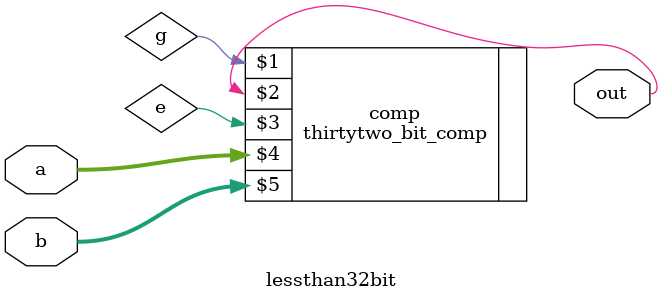
<source format=v>
module lessthan32bit(output out , input[31:0] a ,  input[31:0] b);
	wire g,e;
	thirtytwo_bit_comp comp(g, out, e, a, b);
endmodule

</source>
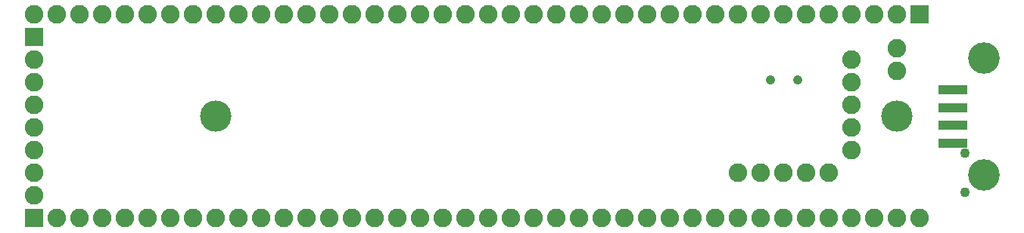
<source format=gbs>
G75*
G70*
%OFA0B0*%
%FSLAX24Y24*%
%IPPOS*%
%LPD*%
%AMOC8*
5,1,8,0,0,1.08239X$1,22.5*
%
%ADD10C,0.0434*%
%ADD11C,0.0820*%
%ADD12R,0.0820X0.0820*%
%ADD13C,0.1390*%
%ADD14R,0.1261X0.0434*%
%ADD15C,0.1380*%
%ADD16C,0.0415*%
D10*
X041843Y001977D03*
X041843Y003709D03*
D11*
X036843Y003843D03*
X035843Y002843D03*
X034843Y002843D03*
X033843Y002843D03*
X032843Y002843D03*
X031843Y002843D03*
X031843Y000843D03*
X032843Y000843D03*
X033843Y000843D03*
X034843Y000843D03*
X035843Y000843D03*
X036843Y000843D03*
X037843Y000843D03*
X038843Y000843D03*
X039843Y000843D03*
X030843Y000843D03*
X029843Y000843D03*
X028843Y000843D03*
X027843Y000843D03*
X026843Y000843D03*
X025843Y000843D03*
X024843Y000843D03*
X023843Y000843D03*
X022843Y000843D03*
X021843Y000843D03*
X020843Y000843D03*
X019843Y000843D03*
X018843Y000843D03*
X017843Y000843D03*
X016843Y000843D03*
X015843Y000843D03*
X014843Y000843D03*
X013843Y000843D03*
X012843Y000843D03*
X011843Y000843D03*
X010843Y000843D03*
X009843Y000843D03*
X008843Y000843D03*
X007843Y000843D03*
X006843Y000843D03*
X005843Y000843D03*
X004843Y000843D03*
X003843Y000843D03*
X002843Y000843D03*
X001843Y000843D03*
X000843Y001843D03*
X000843Y002843D03*
X000843Y003843D03*
X000843Y004843D03*
X000843Y005843D03*
X000843Y006843D03*
X000843Y007843D03*
X000843Y009843D03*
X001843Y009843D03*
X002843Y009843D03*
X003843Y009843D03*
X004843Y009843D03*
X005843Y009843D03*
X006843Y009843D03*
X007843Y009843D03*
X008843Y009843D03*
X009843Y009843D03*
X010843Y009843D03*
X011843Y009843D03*
X012843Y009843D03*
X013843Y009843D03*
X014843Y009843D03*
X015843Y009843D03*
X016843Y009843D03*
X017843Y009843D03*
X018843Y009843D03*
X019843Y009843D03*
X020843Y009843D03*
X021843Y009843D03*
X022843Y009843D03*
X023843Y009843D03*
X024843Y009843D03*
X025843Y009843D03*
X026843Y009843D03*
X027843Y009843D03*
X028843Y009843D03*
X029843Y009843D03*
X030843Y009843D03*
X031843Y009843D03*
X032843Y009843D03*
X033843Y009843D03*
X034843Y009843D03*
X035843Y009843D03*
X036843Y009843D03*
X037843Y009843D03*
X038843Y009843D03*
X038843Y008343D03*
X036843Y007843D03*
X038843Y007343D03*
X036843Y006843D03*
X036843Y005843D03*
X036843Y004843D03*
D12*
X000843Y000843D03*
X000843Y008843D03*
X039843Y009843D03*
D13*
X042693Y007928D03*
X042693Y002758D03*
D14*
X041334Y004162D03*
X041334Y004949D03*
X041334Y005736D03*
X041334Y006524D03*
D15*
X038843Y005343D03*
X008843Y005343D03*
D16*
X033302Y006943D03*
X034483Y006943D03*
M02*

</source>
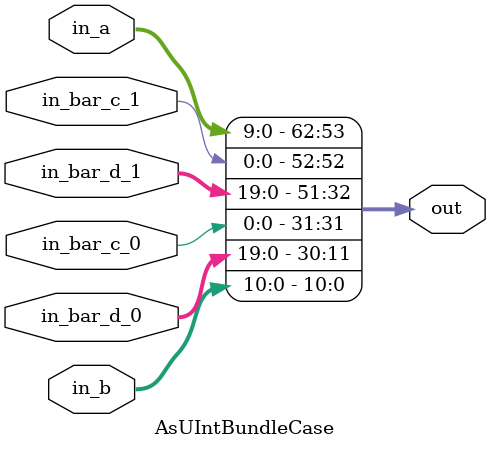
<source format=v>
module AsUIntBundleCase (
  input  [9:0]  in_a,
  input         in_bar_c_0,
  input  [19:0] in_bar_d_0,
  input         in_bar_c_1,
  input  [19:0] in_bar_d_1,
  input  [10:0] in_b,
  output [62:0] out
);
  assign out = {in_a, in_bar_c_1, in_bar_d_1, in_bar_c_0, in_bar_d_0, in_b};
endmodule

</source>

▶ WHAT IS EXPECTED: Leaving out only the pictures, reproduce the listing exactly.

▶ RESULT OF THIS EXERCISE:
<source format=v>
module lessthan32bit(output out , input[31:0] a ,  input[31:0] b);
	wire g,e;
	thirtytwo_bit_comp comp(g, out, e, a, b);
endmodule

</source>
<source format=gbs>
G75*
G70*
%OFA0B0*%
%FSLAX24Y24*%
%IPPOS*%
%LPD*%
%AMOC8*
5,1,8,0,0,1.08239X$1,22.5*
%
%ADD10C,0.0434*%
%ADD11C,0.0820*%
%ADD12R,0.0820X0.0820*%
%ADD13C,0.1390*%
%ADD14R,0.1261X0.0434*%
%ADD15C,0.1380*%
%ADD16C,0.0415*%
D10*
X041843Y001977D03*
X041843Y003709D03*
D11*
X036843Y003843D03*
X035843Y002843D03*
X034843Y002843D03*
X033843Y002843D03*
X032843Y002843D03*
X031843Y002843D03*
X031843Y000843D03*
X032843Y000843D03*
X033843Y000843D03*
X034843Y000843D03*
X035843Y000843D03*
X036843Y000843D03*
X037843Y000843D03*
X038843Y000843D03*
X039843Y000843D03*
X030843Y000843D03*
X029843Y000843D03*
X028843Y000843D03*
X027843Y000843D03*
X026843Y000843D03*
X025843Y000843D03*
X024843Y000843D03*
X023843Y000843D03*
X022843Y000843D03*
X021843Y000843D03*
X020843Y000843D03*
X019843Y000843D03*
X018843Y000843D03*
X017843Y000843D03*
X016843Y000843D03*
X015843Y000843D03*
X014843Y000843D03*
X013843Y000843D03*
X012843Y000843D03*
X011843Y000843D03*
X010843Y000843D03*
X009843Y000843D03*
X008843Y000843D03*
X007843Y000843D03*
X006843Y000843D03*
X005843Y000843D03*
X004843Y000843D03*
X003843Y000843D03*
X002843Y000843D03*
X001843Y000843D03*
X000843Y001843D03*
X000843Y002843D03*
X000843Y003843D03*
X000843Y004843D03*
X000843Y005843D03*
X000843Y006843D03*
X000843Y007843D03*
X000843Y009843D03*
X001843Y009843D03*
X002843Y009843D03*
X003843Y009843D03*
X004843Y009843D03*
X005843Y009843D03*
X006843Y009843D03*
X007843Y009843D03*
X008843Y009843D03*
X009843Y009843D03*
X010843Y009843D03*
X011843Y009843D03*
X012843Y009843D03*
X013843Y009843D03*
X014843Y009843D03*
X015843Y009843D03*
X016843Y009843D03*
X017843Y009843D03*
X018843Y009843D03*
X019843Y009843D03*
X020843Y009843D03*
X021843Y009843D03*
X022843Y009843D03*
X023843Y009843D03*
X024843Y009843D03*
X025843Y009843D03*
X026843Y009843D03*
X027843Y009843D03*
X028843Y009843D03*
X029843Y009843D03*
X030843Y009843D03*
X031843Y009843D03*
X032843Y009843D03*
X033843Y009843D03*
X034843Y009843D03*
X035843Y009843D03*
X036843Y009843D03*
X037843Y009843D03*
X038843Y009843D03*
X038843Y008343D03*
X036843Y007843D03*
X038843Y007343D03*
X036843Y006843D03*
X036843Y005843D03*
X036843Y004843D03*
D12*
X000843Y000843D03*
X000843Y008843D03*
X039843Y009843D03*
D13*
X042693Y007928D03*
X042693Y002758D03*
D14*
X041334Y004162D03*
X041334Y004949D03*
X041334Y005736D03*
X041334Y006524D03*
D15*
X038843Y005343D03*
X008843Y005343D03*
D16*
X033302Y006943D03*
X034483Y006943D03*
M02*

</source>
<source format=v>
module AsUIntBundleCase (
  input  [9:0]  in_a,
  input         in_bar_c_0,
  input  [19:0] in_bar_d_0,
  input         in_bar_c_1,
  input  [19:0] in_bar_d_1,
  input  [10:0] in_b,
  output [62:0] out
);
  assign out = {in_a, in_bar_c_1, in_bar_d_1, in_bar_c_0, in_bar_d_0, in_b};
endmodule

</source>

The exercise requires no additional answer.